In a previous post I wrote about how hotel and restaurant brands don’t mean what they used to. To summarize, hotels, restaurants and consumers used to rely on corporate brand identity to predict the quality their visit. In a world of franchisees, franchisors, brand managers, brand bibles, and brand standards, many hospitality companies have long given up the idea of running hotels and restaurants in favor of selling franchises. In my own experience I worked for a hotel chain that had no less than 16 different hotel brands for consumers (and franchisees) to choose from, and that was many years ago before they added a couple.
Hospitality companies have turned into brand-brokers rather than hospitality professionals. Let’s face it, large hospitality companies who pay millions of dollars per month in franchise fees have some clout. Even a hospitality with the most demanding brand standards will bend the rules a bit for their largest clients. What good is a brand if “Brand X Properties” who owns 1/3 of all of “Parent Brand X’s” hotels nationwide can get away with breaking the brand rules and offers a lower level of service? It is for this reason that corporate brand is dead in the world of hotels and restaurants.

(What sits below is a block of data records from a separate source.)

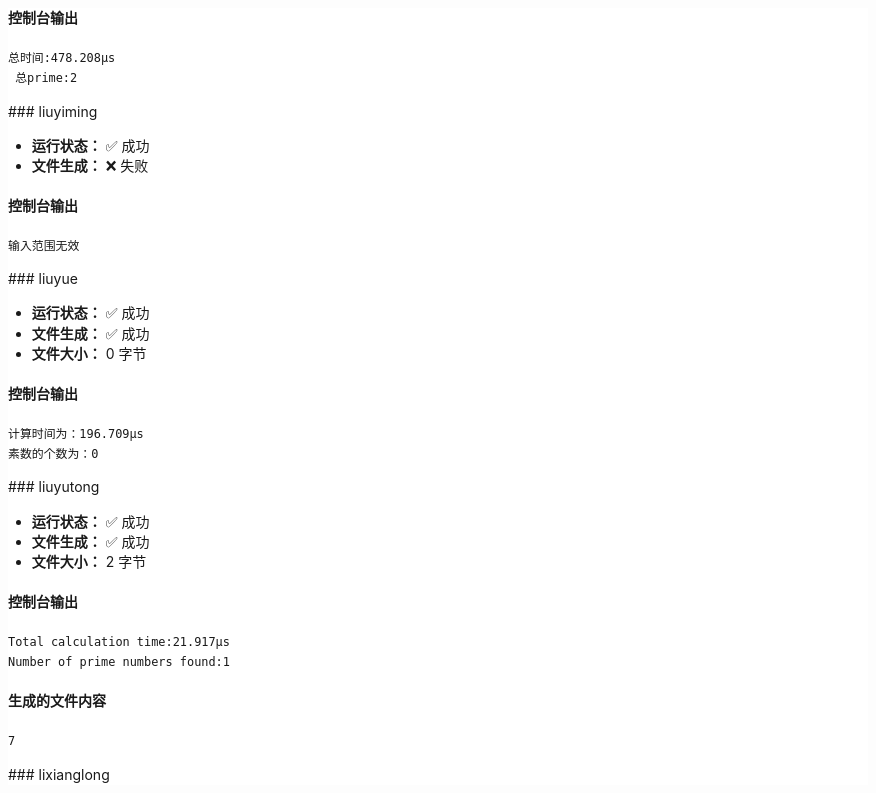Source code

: #### 控制台输出
```
总时间:478.208µs
 总prime:2

```
<div style='page-break-after: always;'></div>
### liuyiming

- **运行状态：** ✅ 成功
- **文件生成：** ❌ 失败

#### 控制台输出
```
输入范围无效

```
<div style='page-break-after: always;'></div>
### liuyue

- **运行状态：** ✅ 成功
- **文件生成：** ✅ 成功
- **文件大小：** 0 字节

#### 控制台输出
```
计算时间为：196.709µs
素数的个数为：0

```
<div style='page-break-after: always;'></div>
### liuyutong

- **运行状态：** ✅ 成功
- **文件生成：** ✅ 成功
- **文件大小：** 2 字节

#### 控制台输出
```
Total calculation time:21.917µs
Number of prime numbers found:1

```
#### 生成的文件内容
```
7

```
<div style='page-break-after: always;'></div>
### lixianglong
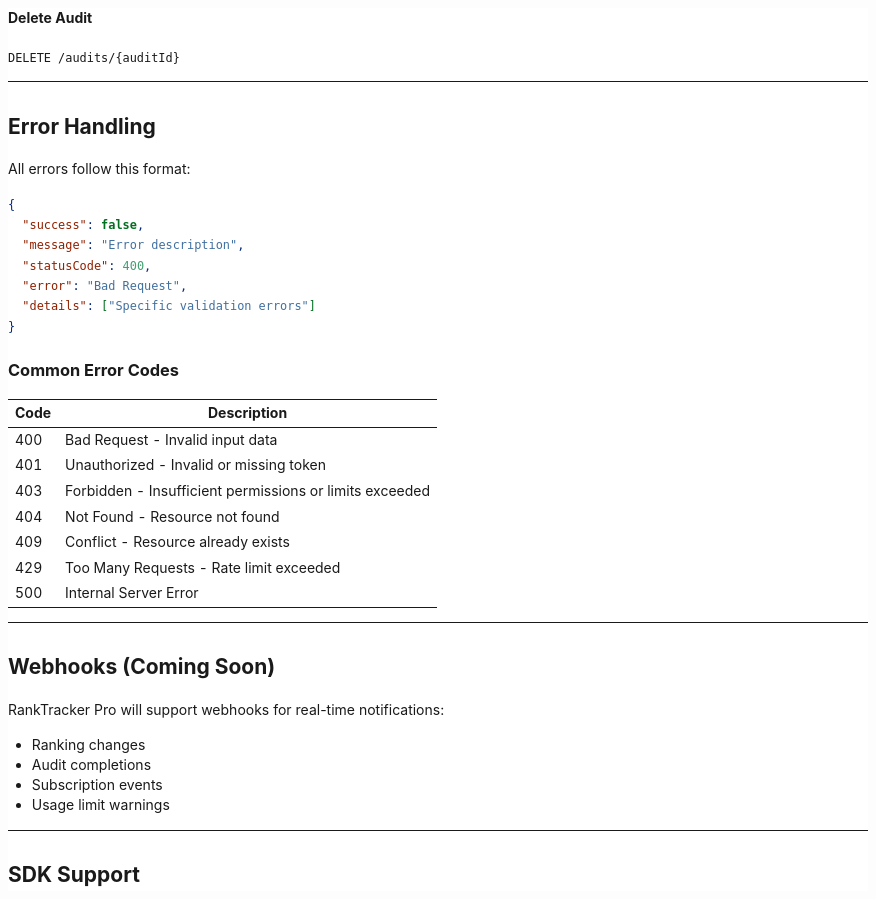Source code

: #### Delete Audit

```http
DELETE /audits/{auditId}
```

---

## Error Handling

All errors follow this format:

```json
{
  "success": false,
  "message": "Error description",
  "statusCode": 400,
  "error": "Bad Request",
  "details": ["Specific validation errors"]
}
```

### Common Error Codes

| Code | Description                                             |
| ---- | ------------------------------------------------------- |
| 400  | Bad Request - Invalid input data                        |
| 401  | Unauthorized - Invalid or missing token                 |
| 403  | Forbidden - Insufficient permissions or limits exceeded |
| 404  | Not Found - Resource not found                          |
| 409  | Conflict - Resource already exists                      |
| 429  | Too Many Requests - Rate limit exceeded                 |
| 500  | Internal Server Error                                   |

---

## Webhooks (Coming Soon)

RankTracker Pro will support webhooks for real-time notifications:

- Ranking changes
- Audit completions
- Subscription events
- Usage limit warnings

---

## SDK Support
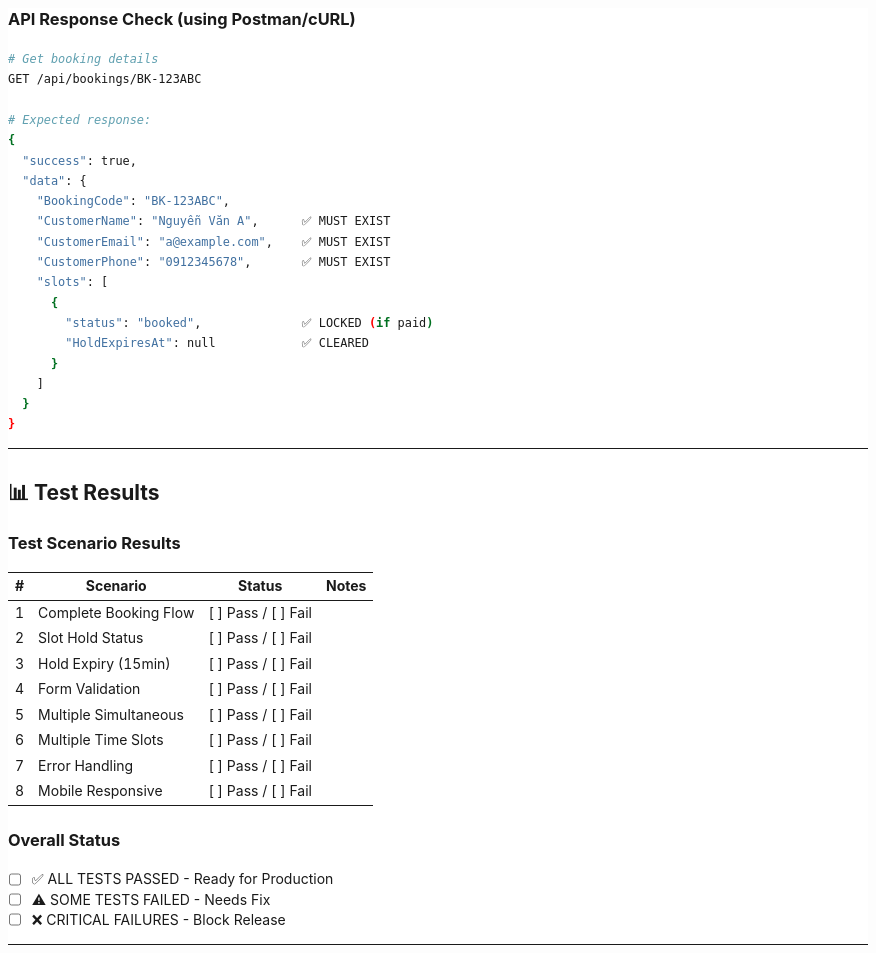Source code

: ### API Response Check (using Postman/cURL)
```bash
# Get booking details
GET /api/bookings/BK-123ABC

# Expected response:
{
  "success": true,
  "data": {
    "BookingCode": "BK-123ABC",
    "CustomerName": "Nguyễn Văn A",      ✅ MUST EXIST
    "CustomerEmail": "a@example.com",    ✅ MUST EXIST
    "CustomerPhone": "0912345678",       ✅ MUST EXIST
    "slots": [
      {
        "status": "booked",              ✅ LOCKED (if paid)
        "HoldExpiresAt": null            ✅ CLEARED
      }
    ]
  }
}
```

---

## 📊 Test Results

### Test Scenario Results

| # | Scenario | Status | Notes |
|---|----------|--------|-------|
| 1 | Complete Booking Flow | [ ] Pass / [ ] Fail | |
| 2 | Slot Hold Status | [ ] Pass / [ ] Fail | |
| 3 | Hold Expiry (15min) | [ ] Pass / [ ] Fail | |
| 4 | Form Validation | [ ] Pass / [ ] Fail | |
| 5 | Multiple Simultaneous | [ ] Pass / [ ] Fail | |
| 6 | Multiple Time Slots | [ ] Pass / [ ] Fail | |
| 7 | Error Handling | [ ] Pass / [ ] Fail | |
| 8 | Mobile Responsive | [ ] Pass / [ ] Fail | |

### Overall Status
- [ ] ✅ ALL TESTS PASSED - Ready for Production
- [ ] ⚠️ SOME TESTS FAILED - Needs Fix
- [ ] ❌ CRITICAL FAILURES - Block Release

---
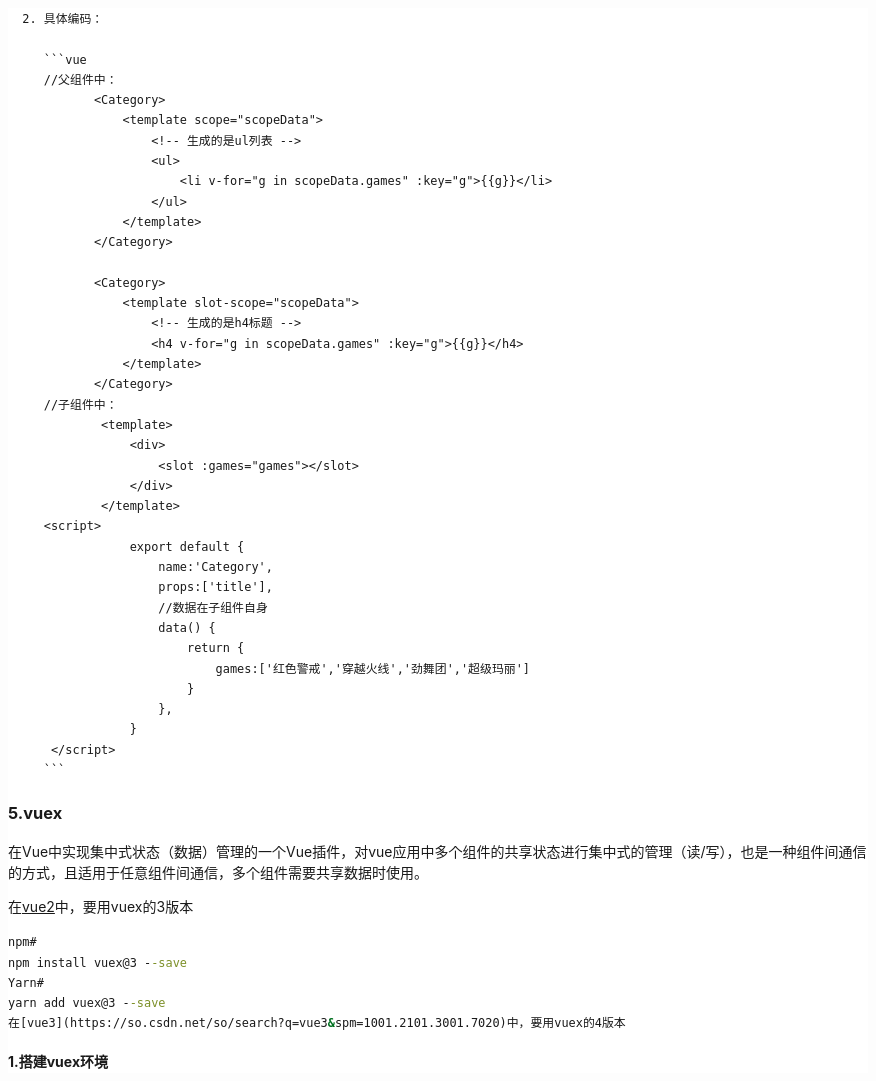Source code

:       2. 具体编码：

         ```vue
         //父组件中：
         		<Category>
         			<template scope="scopeData">
         				<!-- 生成的是ul列表 -->
         				<ul>
         					<li v-for="g in scopeData.games" :key="g">{{g}}</li>
         				</ul>
         			</template>
         		</Category>
         
         		<Category>
         			<template slot-scope="scopeData">
         				<!-- 生成的是h4标题 -->
         				<h4 v-for="g in scopeData.games" :key="g">{{g}}</h4>
         			</template>
         		</Category>
         //子组件中：
                 <template>
                     <div>
                         <slot :games="games"></slot>
                     </div>
                 </template>
         <script>
                     export default {
                         name:'Category',
                         props:['title'],
                         //数据在子组件自身
                         data() {
                             return {
                                 games:['红色警戒','穿越火线','劲舞团','超级玛丽']
                             }
                         },
                     }
          </script>
         ```

### 5.vuex

​		在Vue中实现集中式状态（数据）管理的一个Vue插件，对vue应用中多个组件的共享状态进行集中式的管理（读/写），也是一种组件间通信的方式，且适用于任意组件间通信，多个组件需要共享数据时使用。

在[vue2](https://so.csdn.net/so/search?q=vue2&spm=1001.2101.3001.7020)中，要用vuex的3版本

```cmd
npm#
npm install vuex@3 --save
Yarn#
yarn add vuex@3 --save
在[vue3](https://so.csdn.net/so/search?q=vue3&spm=1001.2101.3001.7020)中，要用vuex的4版本
```

#### 1.搭建vuex环境
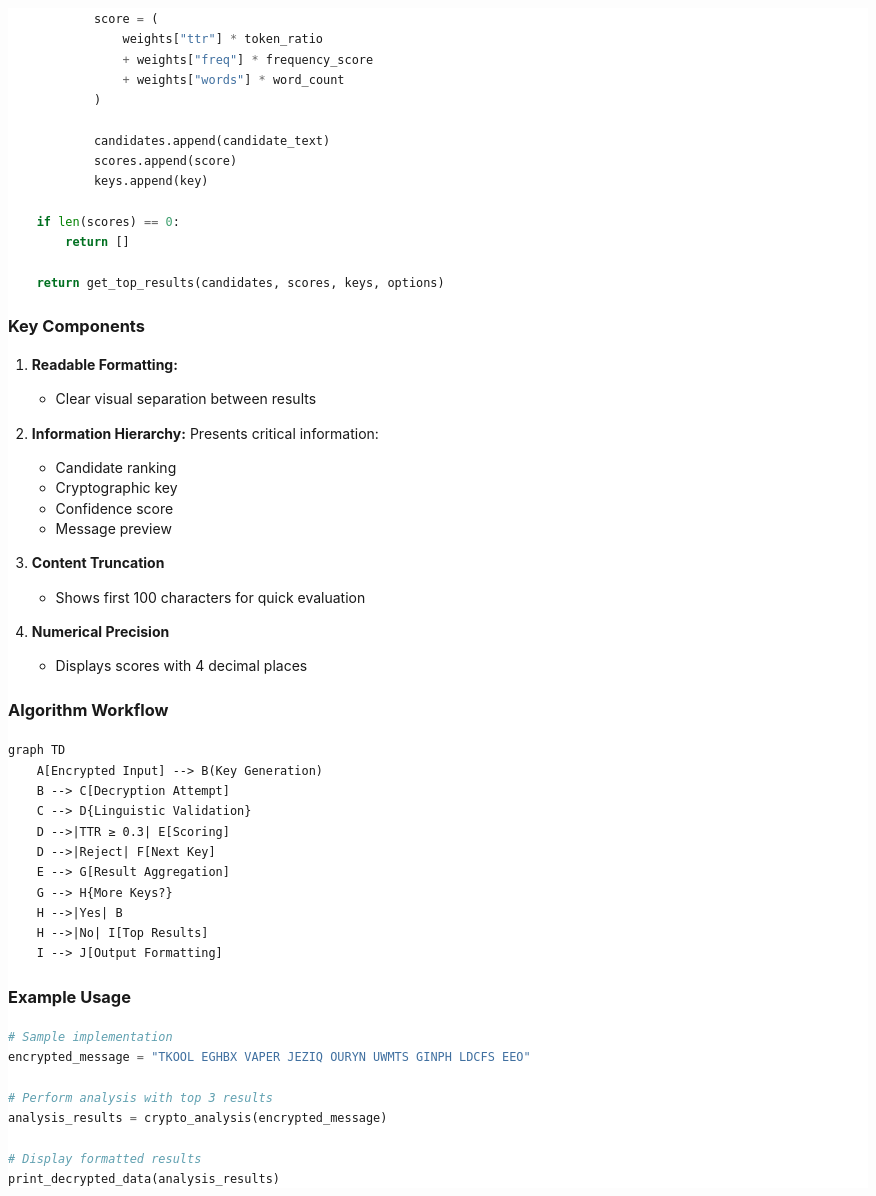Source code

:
 ```python
            score = (
                weights["ttr"] * token_ratio
                + weights["freq"] * frequency_score
                + weights["words"] * word_count
            )

            candidates.append(candidate_text)
            scores.append(score)
            keys.append(key)

    if len(scores) == 0:
        return []

    return get_top_results(candidates, scores, keys, options)
```

### Key Components

1. **Readable Formatting:**
    - Clear visual separation between results

2. **Information Hierarchy:** Presents critical information:
    - Candidate ranking
    - Cryptographic key
    - Confidence score
    - Message preview

3. **Content Truncation**
    - Shows first 100 characters for quick evaluation

4. **Numerical Precision**
    - Displays scores with 4 decimal places

### Algorithm Workflow

```mermaid
graph TD
    A[Encrypted Input] --> B(Key Generation)
    B --> C[Decryption Attempt]
    C --> D{Linguistic Validation}
    D -->|TTR ≥ 0.3| E[Scoring]
    D -->|Reject| F[Next Key]
    E --> G[Result Aggregation]
    G --> H{More Keys?}
    H -->|Yes| B
    H -->|No| I[Top Results]
    I --> J[Output Formatting]
```

### Example Usage

```python
# Sample implementation
encrypted_message = "TKOOL EGHBX VAPER JEZIQ OURYN UWMTS GINPH LDCFS EEO"

# Perform analysis with top 3 results
analysis_results = crypto_analysis(encrypted_message)

# Display formatted results
print_decrypted_data(analysis_results)
```
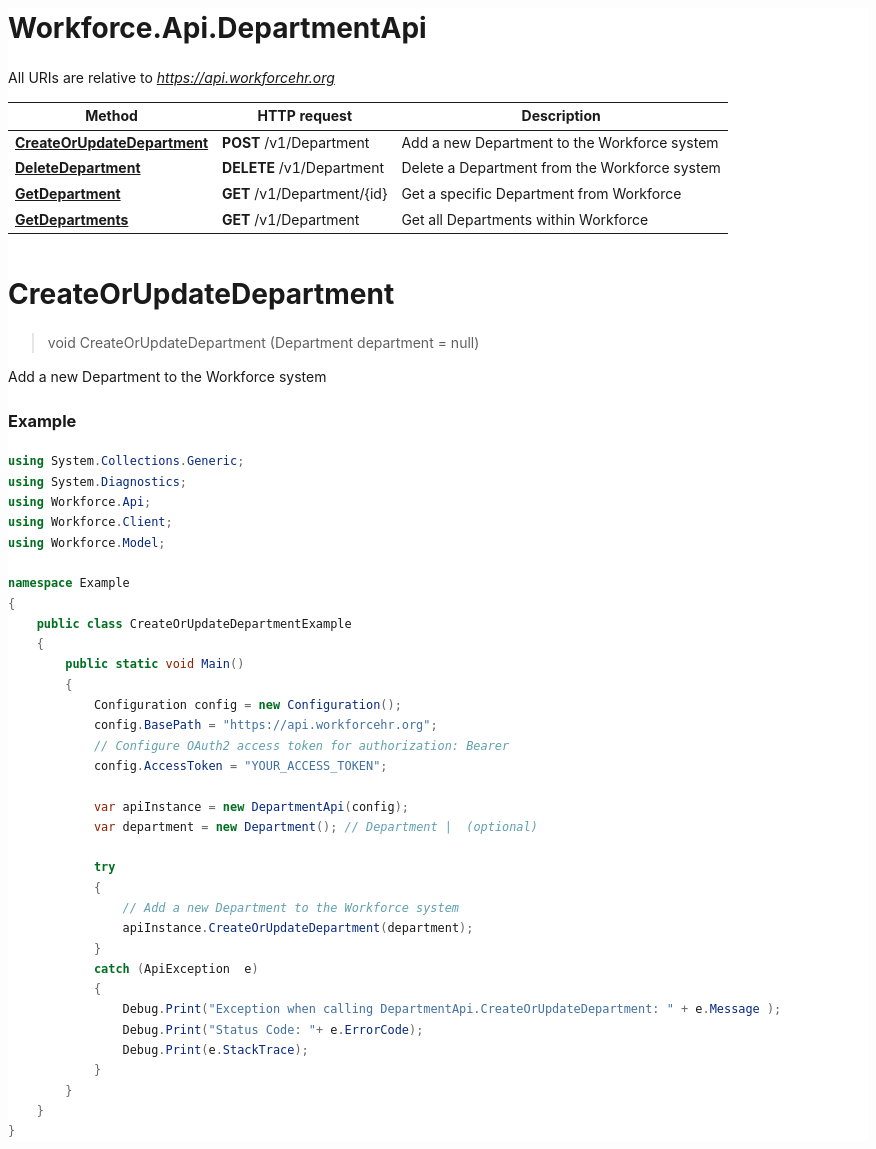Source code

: # Workforce.Api.DepartmentApi

All URIs are relative to *https://api.workforcehr.org*

Method | HTTP request | Description
------------- | ------------- | -------------
[**CreateOrUpdateDepartment**](DepartmentApi.md#createorupdatedepartment) | **POST** /v1/Department | Add a new Department to the Workforce system
[**DeleteDepartment**](DepartmentApi.md#deletedepartment) | **DELETE** /v1/Department | Delete a Department from the Workforce system
[**GetDepartment**](DepartmentApi.md#getdepartment) | **GET** /v1/Department/{id} | Get a specific Department from Workforce
[**GetDepartments**](DepartmentApi.md#getdepartments) | **GET** /v1/Department | Get all Departments within Workforce


<a name="createorupdatedepartment"></a>
# **CreateOrUpdateDepartment**
> void CreateOrUpdateDepartment (Department department = null)

Add a new Department to the Workforce system

### Example
```csharp
using System.Collections.Generic;
using System.Diagnostics;
using Workforce.Api;
using Workforce.Client;
using Workforce.Model;

namespace Example
{
    public class CreateOrUpdateDepartmentExample
    {
        public static void Main()
        {
            Configuration config = new Configuration();
            config.BasePath = "https://api.workforcehr.org";
            // Configure OAuth2 access token for authorization: Bearer
            config.AccessToken = "YOUR_ACCESS_TOKEN";

            var apiInstance = new DepartmentApi(config);
            var department = new Department(); // Department |  (optional) 

            try
            {
                // Add a new Department to the Workforce system
                apiInstance.CreateOrUpdateDepartment(department);
            }
            catch (ApiException  e)
            {
                Debug.Print("Exception when calling DepartmentApi.CreateOrUpdateDepartment: " + e.Message );
                Debug.Print("Status Code: "+ e.ErrorCode);
                Debug.Print(e.StackTrace);
            }
        }
    }
}
```
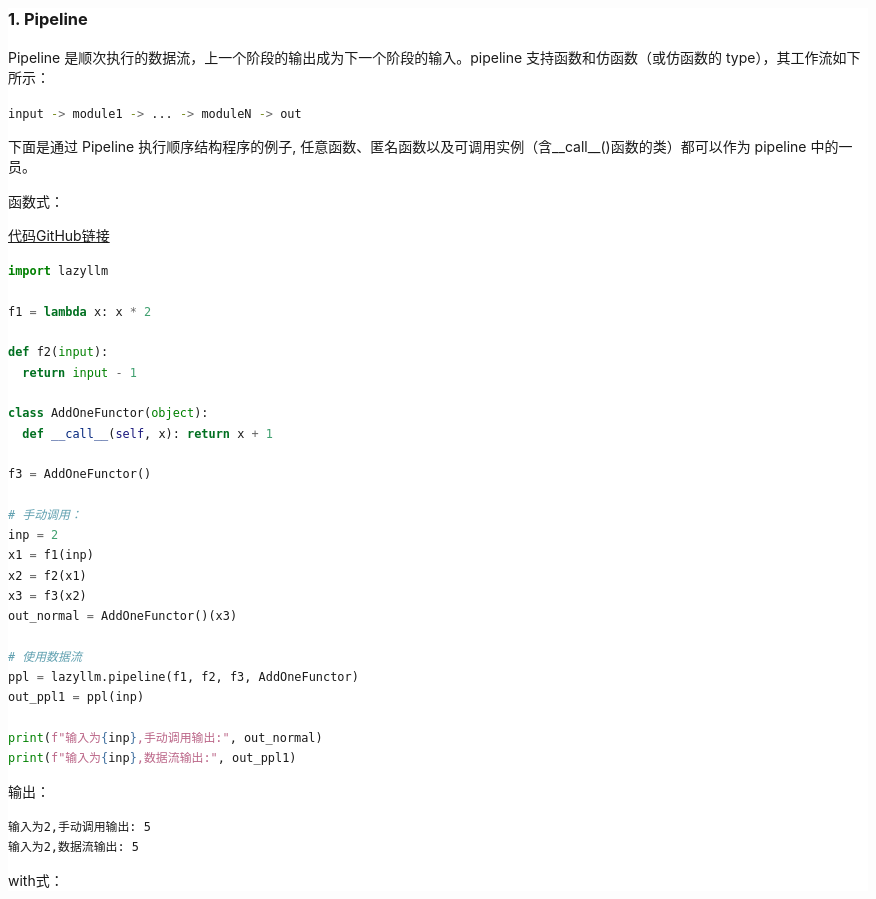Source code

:  ### 1. Pipeline

Pipeline 是顺次执行的数据流，上一个阶段的输出成为下一个阶段的输入。pipeline 支持函数和仿函数（或仿函数的 type），其工作流如下所示：



```bash
input -> module1 -> ... -> moduleN -> out
```


下面是通过 Pipeline 执行顺序结构程序的例子, 任意函数、匿名函数以及可调用实例（含\_\_call\_\_()函数的类）都可以作为 pipeline 中的一员。

函数式：



[代码GitHub链接](https://github.com/LazyAGI/Tutorial/blob/7abc91dbb82a007a78731845dd8c360ac0cc1e75/rag/codes/chapter3/pipeline.py#L1)

```python
import lazyllm

f1 = lambda x: x * 2

def f2(input):
  return input - 1

class AddOneFunctor(object):
  def __call__(self, x): return x + 1

f3 = AddOneFunctor()

# 手动调用：
inp = 2
x1 = f1(inp)
x2 = f2(x1)
x3 = f3(x2)
out_normal = AddOneFunctor()(x3)

# 使用数据流
ppl = lazyllm.pipeline(f1, f2, f3, AddOneFunctor)
out_ppl1 = ppl(inp)

print(f"输入为{inp},手动调用输出:", out_normal)
print(f"输入为{inp},数据流输出:", out_ppl1)

```



输出：

```bash
输入为2,手动调用输出: 5
输入为2,数据流输出: 5
```

with式：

Don’t worry – as the corporate brand dies it is replaced by the individual brand. Before the internet, individual hotels and restaurants had very little chance of building a national reputation on their own. There was simply no way that even the best hotel or restaurant could reach out to the masses. Travel agents helped some hotels, but they sold the properties that they wanted to sell. Today, however, tools like TripAdvisor, Yelp, Kayak, Facebook, Twitter and about a thousand other up-and-comers make it possible for individual properties to show the world how great they are.
So hospitalty managers – do a good enough job that people want to talk about your hotel or restaurant, and watch as your individual brand takes shape!